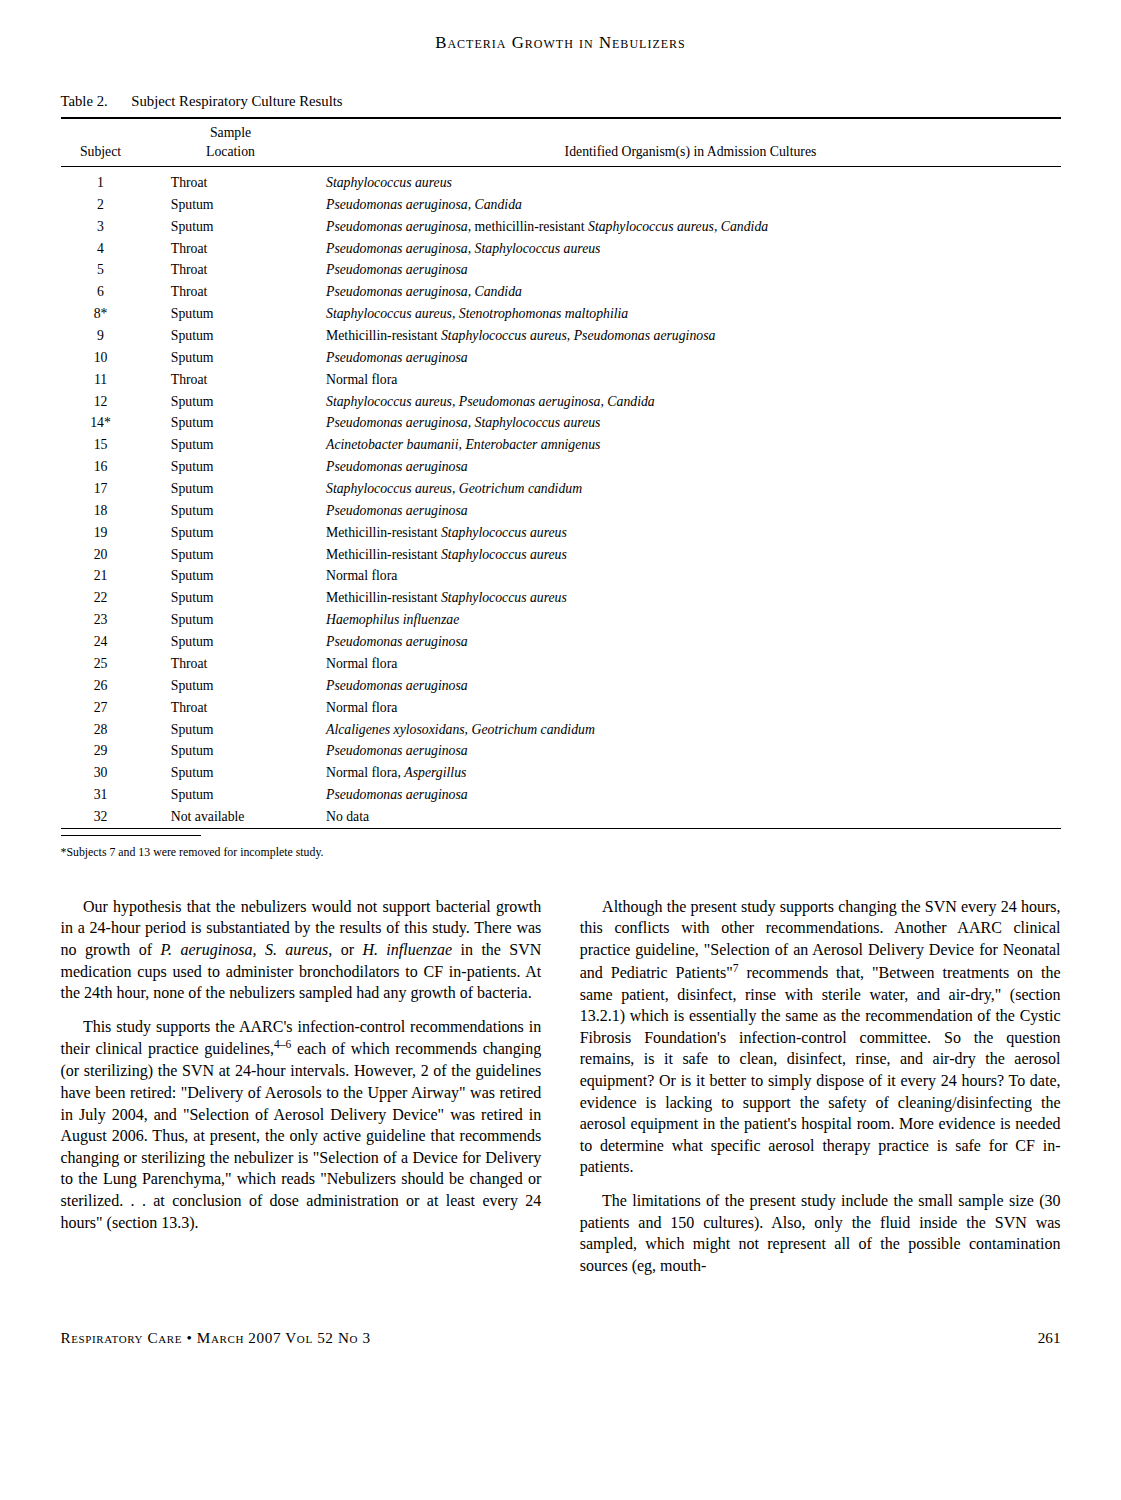Bacteria Growth in Nebulizers
Table 2. Subject Respiratory Culture Results
| Subject | Sample Location | Identified Organism(s) in Admission Cultures |
| --- | --- | --- |
| 1 | Throat | Staphylococcus aureus |
| 2 | Sputum | Pseudomonas aeruginosa, Candida |
| 3 | Sputum | Pseudomonas aeruginosa, methicillin-resistant Staphylococcus aureus, Candida |
| 4 | Throat | Pseudomonas aeruginosa, Staphylococcus aureus |
| 5 | Throat | Pseudomonas aeruginosa |
| 6 | Throat | Pseudomonas aeruginosa, Candida |
| 8* | Sputum | Staphylococcus aureus, Stenotrophomonas maltophilia |
| 9 | Sputum | Methicillin-resistant Staphylococcus aureus, Pseudomonas aeruginosa |
| 10 | Sputum | Pseudomonas aeruginosa |
| 11 | Throat | Normal flora |
| 12 | Sputum | Staphylococcus aureus, Pseudomonas aeruginosa, Candida |
| 14* | Sputum | Pseudomonas aeruginosa, Staphylococcus aureus |
| 15 | Sputum | Acinetobacter baumanii, Enterobacter amnigenus |
| 16 | Sputum | Pseudomonas aeruginosa |
| 17 | Sputum | Staphylococcus aureus, Geotrichum candidum |
| 18 | Sputum | Pseudomonas aeruginosa |
| 19 | Sputum | Methicillin-resistant Staphylococcus aureus |
| 20 | Sputum | Methicillin-resistant Staphylococcus aureus |
| 21 | Sputum | Normal flora |
| 22 | Sputum | Methicillin-resistant Staphylococcus aureus |
| 23 | Sputum | Haemophilus influenzae |
| 24 | Sputum | Pseudomonas aeruginosa |
| 25 | Throat | Normal flora |
| 26 | Sputum | Pseudomonas aeruginosa |
| 27 | Throat | Normal flora |
| 28 | Sputum | Alcaligenes xylosoxidans, Geotrichum candidum |
| 29 | Sputum | Pseudomonas aeruginosa |
| 30 | Sputum | Normal flora, Aspergillus |
| 31 | Sputum | Pseudomonas aeruginosa |
| 32 | Not available | No data |
*Subjects 7 and 13 were removed for incomplete study.
Our hypothesis that the nebulizers would not support bacterial growth in a 24-hour period is substantiated by the results of this study. There was no growth of P. aeruginosa, S. aureus, or H. influenzae in the SVN medication cups used to administer bronchodilators to CF in-patients. At the 24th hour, none of the nebulizers sampled had any growth of bacteria.
This study supports the AARC's infection-control recommendations in their clinical practice guidelines,4–6 each of which recommends changing (or sterilizing) the SVN at 24-hour intervals. However, 2 of the guidelines have been retired: "Delivery of Aerosols to the Upper Airway" was retired in July 2004, and "Selection of Aerosol Delivery Device" was retired in August 2006. Thus, at present, the only active guideline that recommends changing or sterilizing the nebulizer is "Selection of a Device for Delivery to the Lung Parenchyma," which reads "Nebulizers should be changed or sterilized. . . at conclusion of dose administration or at least every 24 hours" (section 13.3).
Although the present study supports changing the SVN every 24 hours, this conflicts with other recommendations. Another AARC clinical practice guideline, "Selection of an Aerosol Delivery Device for Neonatal and Pediatric Patients"7 recommends that, "Between treatments on the same patient, disinfect, rinse with sterile water, and air-dry," (section 13.2.1) which is essentially the same as the recommendation of the Cystic Fibrosis Foundation's infection-control committee. So the question remains, is it safe to clean, disinfect, rinse, and air-dry the aerosol equipment? Or is it better to simply dispose of it every 24 hours? To date, evidence is lacking to support the safety of cleaning/disinfecting the aerosol equipment in the patient's hospital room. More evidence is needed to determine what specific aerosol therapy practice is safe for CF in-patients.
The limitations of the present study include the small sample size (30 patients and 150 cultures). Also, only the fluid inside the SVN was sampled, which might not represent all of the possible contamination sources (eg, mouth-
Respiratory Care • March 2007 Vol 52 No 3 261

Your assignment — Would you please copy, word for word, everything above from the line containing "29 | Sputum | Pseudomonas aeruginosa |" down to the line containing "for incomplete study.", those two lines included?

Output of the task —
| 29 | Sputum | Pseudomonas aeruginosa |
| 30 | Sputum | Normal flora, Aspergillus |
| 31 | Sputum | Pseudomonas aeruginosa |
| 32 | Not available | No data |
*Subjects 7 and 13 were removed for incomplete study.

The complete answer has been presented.